We did the thing everyone should do when they’re trying to pawn off their responsibilities er, make their home look attractive to others.  We examined critically from a consumer’s eyes and realized there were some very specific things that needed to be done: blinds, new paint, new flooring, pressure washing... the list went on and on.

So did the financial total.

It was going to be expensive to move out of this house.  If I were more clever, I could pinpoint the exact location of the irony in the situation.

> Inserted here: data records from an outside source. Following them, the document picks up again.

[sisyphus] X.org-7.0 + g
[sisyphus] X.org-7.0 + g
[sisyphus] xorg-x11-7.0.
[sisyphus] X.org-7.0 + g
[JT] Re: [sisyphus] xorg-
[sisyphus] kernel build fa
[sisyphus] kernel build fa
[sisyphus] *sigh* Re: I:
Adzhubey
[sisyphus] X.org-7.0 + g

I felt discouraged because, frankly, we didn’t have the money to do all that stuff.

As March neared, we talked a lot about it.

What should we do?

Maybe we should just stay in the house?

It’s a great house.

We should just stay.

But then.

Even more weekends would be spent doing house stuff instead of living stuff, so we realized that no, this was still not for us, and we shouldn’t allow the inconvenience of living our true values stop us from moving forward.

We listed furniture for sale even though we didn’t know if we were going to be moving any time soon.

We called out painters, blinds installers, and flooring people to do estimates even though we didn’t have the money to pay them, yet.

We stopped buying stuff for our house, so we could minimize on the amount of stuff we’d have to move.

We threw out stuff we didn’t absolutely need or that would not fit in a place that was going to be half this size.

We dreamed, we held on, we didn’t know how it was going to happen, but, we knew it was going to happen.

We were going to get a small place in the heart of the city.  We were going to leave the suburbs because every day we spent here was like losing a day we could spend living the life we wanted for ourselves.

Then came July.

A job offer finally confirmed with a full moving package.

We could get all that stuff done to the house.  We could hire a realtor to help us rent the house.

We put the house up on a Thursday, it rented the following Wednesday.

It’s done.

We’ve got movers coming on the 18th.

It’s done.

We’re going to look at condos in downtown.  It’s finally happening.

But not quite like I envisioned.

Because, um, I’ve never even actually been to Memphis, Tennessee.